▶ _Provided material_:
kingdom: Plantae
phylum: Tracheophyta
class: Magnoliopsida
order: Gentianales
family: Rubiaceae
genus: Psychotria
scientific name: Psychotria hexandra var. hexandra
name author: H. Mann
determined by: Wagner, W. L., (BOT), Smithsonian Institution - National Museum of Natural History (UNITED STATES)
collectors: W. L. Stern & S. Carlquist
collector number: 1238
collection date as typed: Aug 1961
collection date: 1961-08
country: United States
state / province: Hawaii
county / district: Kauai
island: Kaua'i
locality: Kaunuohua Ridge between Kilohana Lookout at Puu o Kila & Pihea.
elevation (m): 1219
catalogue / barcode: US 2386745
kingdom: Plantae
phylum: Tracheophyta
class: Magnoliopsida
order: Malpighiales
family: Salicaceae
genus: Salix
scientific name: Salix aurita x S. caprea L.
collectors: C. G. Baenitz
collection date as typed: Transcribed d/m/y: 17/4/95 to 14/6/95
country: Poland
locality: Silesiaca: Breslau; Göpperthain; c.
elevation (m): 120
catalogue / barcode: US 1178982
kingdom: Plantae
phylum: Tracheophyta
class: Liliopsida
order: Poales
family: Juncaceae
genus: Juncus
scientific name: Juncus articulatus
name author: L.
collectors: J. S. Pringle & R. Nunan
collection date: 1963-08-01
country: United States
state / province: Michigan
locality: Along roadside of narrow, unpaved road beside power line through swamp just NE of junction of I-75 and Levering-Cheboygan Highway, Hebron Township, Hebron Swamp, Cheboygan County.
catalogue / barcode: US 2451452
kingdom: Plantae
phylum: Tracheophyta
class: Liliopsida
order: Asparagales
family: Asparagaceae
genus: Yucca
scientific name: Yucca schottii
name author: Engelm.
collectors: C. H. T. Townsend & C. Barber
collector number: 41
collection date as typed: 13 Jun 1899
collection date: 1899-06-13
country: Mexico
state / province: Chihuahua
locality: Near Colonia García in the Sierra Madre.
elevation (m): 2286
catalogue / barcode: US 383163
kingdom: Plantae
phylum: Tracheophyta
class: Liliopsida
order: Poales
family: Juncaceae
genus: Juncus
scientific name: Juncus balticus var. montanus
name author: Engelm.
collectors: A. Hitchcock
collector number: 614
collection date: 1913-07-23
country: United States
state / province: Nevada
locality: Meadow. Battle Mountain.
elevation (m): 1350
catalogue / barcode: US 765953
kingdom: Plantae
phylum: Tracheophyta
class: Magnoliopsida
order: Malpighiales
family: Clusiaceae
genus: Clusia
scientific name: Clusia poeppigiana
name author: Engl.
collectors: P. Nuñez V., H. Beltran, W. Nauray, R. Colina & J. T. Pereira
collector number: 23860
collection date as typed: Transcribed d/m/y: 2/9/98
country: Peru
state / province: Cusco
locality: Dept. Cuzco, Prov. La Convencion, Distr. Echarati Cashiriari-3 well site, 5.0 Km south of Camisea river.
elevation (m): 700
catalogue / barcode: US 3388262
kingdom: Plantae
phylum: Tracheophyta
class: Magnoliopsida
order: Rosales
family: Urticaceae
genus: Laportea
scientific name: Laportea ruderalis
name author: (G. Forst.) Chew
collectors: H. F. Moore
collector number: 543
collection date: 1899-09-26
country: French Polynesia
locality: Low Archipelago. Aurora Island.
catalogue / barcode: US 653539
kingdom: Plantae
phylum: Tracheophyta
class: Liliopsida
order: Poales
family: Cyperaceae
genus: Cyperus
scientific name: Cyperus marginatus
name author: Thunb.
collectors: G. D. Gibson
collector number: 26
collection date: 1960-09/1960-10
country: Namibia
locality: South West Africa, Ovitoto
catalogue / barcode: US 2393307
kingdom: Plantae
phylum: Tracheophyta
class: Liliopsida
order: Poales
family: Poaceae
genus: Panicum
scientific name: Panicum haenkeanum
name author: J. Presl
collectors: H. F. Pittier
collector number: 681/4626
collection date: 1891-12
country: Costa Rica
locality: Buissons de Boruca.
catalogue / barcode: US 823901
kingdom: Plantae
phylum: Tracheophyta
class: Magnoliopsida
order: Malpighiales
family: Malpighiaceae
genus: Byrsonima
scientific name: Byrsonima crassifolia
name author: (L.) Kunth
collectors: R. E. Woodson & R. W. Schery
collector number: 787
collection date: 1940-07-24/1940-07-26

▶ _Instruction_: Convert every line of the entries above into a Markdown table with the columns Row and Line, numbering the rows in order and omitting any blank lines.

▶ _Finished answer_:
| Row | Line |
|---|---|
| 1 | kingdom: Plantae |
| 2 | phylum: Tracheophyta |
| 3 | class: Magnoliopsida |
| 4 | order: Gentianales |
| 5 | family: Rubiaceae |
| 6 | genus: Psychotria |
| 7 | scientific name: Psychotria hexandra var. hexandra |
| 8 | name author: H. Mann |
| 9 | determined by: Wagner, W. L., (BOT), Smithsonian Institution - National Museum of Natural History (UNITED STATES) |
| 10 | collectors: W. L. Stern & S. Carlquist |
| 11 | collector number: 1238 |
| 12 | collection date as typed: Aug 1961 |
| 13 | collection date: 1961-08 |
| 14 | country: United States |
| 15 | state / province: Hawaii |
| 16 | county / district: Kauai |
| 17 | island: Kaua'i |
| 18 | locality: Kaunuohua Ridge between Kilohana Lookout at Puu o Kila & Pihea. |
| 19 | elevation (m): 1219 |
| 20 | catalogue / barcode: US 2386745 |
| 21 | kingdom: Plantae |
| 22 | phylum: Tracheophyta |
| 23 | class: Magnoliopsida |
| 24 | order: Malpighiales |
| 25 | family: Salicaceae |
| 26 | genus: Salix |
| 27 | scientific name: Salix aurita x S. caprea L. |
| 28 | collectors: C. G. Baenitz |
| 29 | collection date as typed: Transcribed d/m/y: 17/4/95 to 14/6/95 |
| 30 | country: Poland |
| 31 | locality: Silesiaca: Breslau; Göpperthain; c. |
| 32 | elevation (m): 120 |
| 33 | catalogue / barcode: US 1178982 |
| 34 | kingdom: Plantae |
| 35 | phylum: Tracheophyta |
| 36 | class: Liliopsida |
| 37 | order: Poales |
| 38 | family: Juncaceae |
| 39 | genus: Juncus |
| 40 | scientific name: Juncus articulatus |
| 41 | name author: L. |
| 42 | collectors: J. S. Pringle & R. Nunan |
| 43 | collection date: 1963-08-01 |
| 44 | country: United States |
| 45 | state / province: Michigan |
| 46 | locality: Along roadside of narrow, unpaved road beside power line through swamp just NE of junction of I-75 and Levering-Cheboygan Highway, Hebron Township, Hebron Swamp, Cheboygan County. |
| 47 | catalogue / barcode: US 2451452 |
| 48 | kingdom: Plantae |
| 49 | phylum: Tracheophyta |
| 50 | class: Liliopsida |
| 51 | order: Asparagales |
| 52 | family: Asparagaceae |
| 53 | genus: Yucca |
| 54 | scientific name: Yucca schottii |
| 55 | name author: Engelm. |
| 56 | collectors: C. H. T. Townsend & C. Barber |
| 57 | collector number: 41 |
| 58 | collection date as typed: 13 Jun 1899 |
| 59 | collection date: 1899-06-13 |
| 60 | country: Mexico |
| 61 | state / province: Chihuahua |
| 62 | locality: Near Colonia García in the Sierra Madre. |
| 63 | elevation (m): 2286 |
| 64 | catalogue / barcode: US 383163 |
| 65 | kingdom: Plantae |
| 66 | phylum: Tracheophyta |
| 67 | class: Liliopsida |
| 68 | order: Poales |
| 69 | family: Juncaceae |
| 70 | genus: Juncus |
| 71 | scientific name: Juncus balticus var. montanus |
| 72 | name author: Engelm. |
| 73 | collectors: A. Hitchcock |
| 74 | collector number: 614 |
| 75 | collection date: 1913-07-23 |
| 76 | country: United States |
| 77 | state / province: Nevada |
| 78 | locality: Meadow. Battle Mountain. |
| 79 | elevation (m): 1350 |
| 80 | catalogue / barcode: US 765953 |
| 81 | kingdom: Plantae |
| 82 | phylum: Tracheophyta |
| 83 | class: Magnoliopsida |
| 84 | order: Malpighiales |
| 85 | family: Clusiaceae |
| 86 | genus: Clusia |
| 87 | scientific name: Clusia poeppigiana |
| 88 | name author: Engl. |
| 89 | collectors: P. Nuñez V., H. Beltran, W. Nauray, R. Colina & J. T. Pereira |
| 90 | collector number: 23860 |
| 91 | collection date as typed: Transcribed d/m/y: 2/9/98 |
| 92 | country: Peru |
| 93 | state / province: Cusco |
| 94 | locality: Dept. Cuzco, Prov. La Convencion, Distr. Echarati Cashiriari-3 well site, 5.0 Km south of Camisea river. |
| 95 | elevation (m): 700 |
| 96 | catalogue / barcode: US 3388262 |
| 97 | kingdom: Plantae |
| 98 | phylum: Tracheophyta |
| 99 | class: Magnoliopsida |
| 100 | order: Rosales |
| 101 | family: Urticaceae |
| 102 | genus: Laportea |
| 103 | scientific name: Laportea ruderalis |
| 104 | name author: (G. Forst.) Chew |
| 105 | collectors: H. F. Moore |
| 106 | collector number: 543 |
| 107 | collection date: 1899-09-26 |
| 108 | country: French Polynesia |
| 109 | locality: Low Archipelago. Aurora Island. |
| 110 | catalogue / barcode: US 653539 |
| 111 | kingdom: Plantae |
| 112 | phylum: Tracheophyta |
| 113 | class: Liliopsida |
| 114 | order: Poales |
| 115 | family: Cyperaceae |
| 116 | genus: Cyperus |
| 117 | scientific name: Cyperus marginatus |
| 118 | name author: Thunb. |
| 119 | collectors: G. D. Gibson |
| 120 | collector number: 26 |
| 121 | collection date: 1960-09/1960-10 |
| 122 | country: Namibia |
| 123 | locality: South West Africa, Ovitoto |
| 124 | catalogue / barcode: US 2393307 |
| 125 | kingdom: Plantae |
| 126 | phylum: Tracheophyta |
| 127 | class: Liliopsida |
| 128 | order: Poales |
| 129 | family: Poaceae |
| 130 | genus: Panicum |
| 131 | scientific name: Panicum haenkeanum |
| 132 | name author: J. Presl |
| 133 | collectors: H. F. Pittier |
| 134 | collector number: 681/4626 |
| 135 | collection date: 1891-12 |
| 136 | country: Costa Rica |
| 137 | locality: Buissons de Boruca. |
| 138 | catalogue / barcode: US 823901 |
| 139 | kingdom: Plantae |
| 140 | phylum: Tracheophyta |
| 141 | class: Magnoliopsida |
| 142 | order: Malpighiales |
| 143 | family: Malpighiaceae |
| 144 | genus: Byrsonima |
| 145 | scientific name: Byrsonima crassifolia |
| 146 | name author: (L.) Kunth |
| 147 | collectors: R. E. Woodson & R. W. Schery |
| 148 | collector number: 787 |
| 149 | collection date: 1940-07-24/1940-07-26 |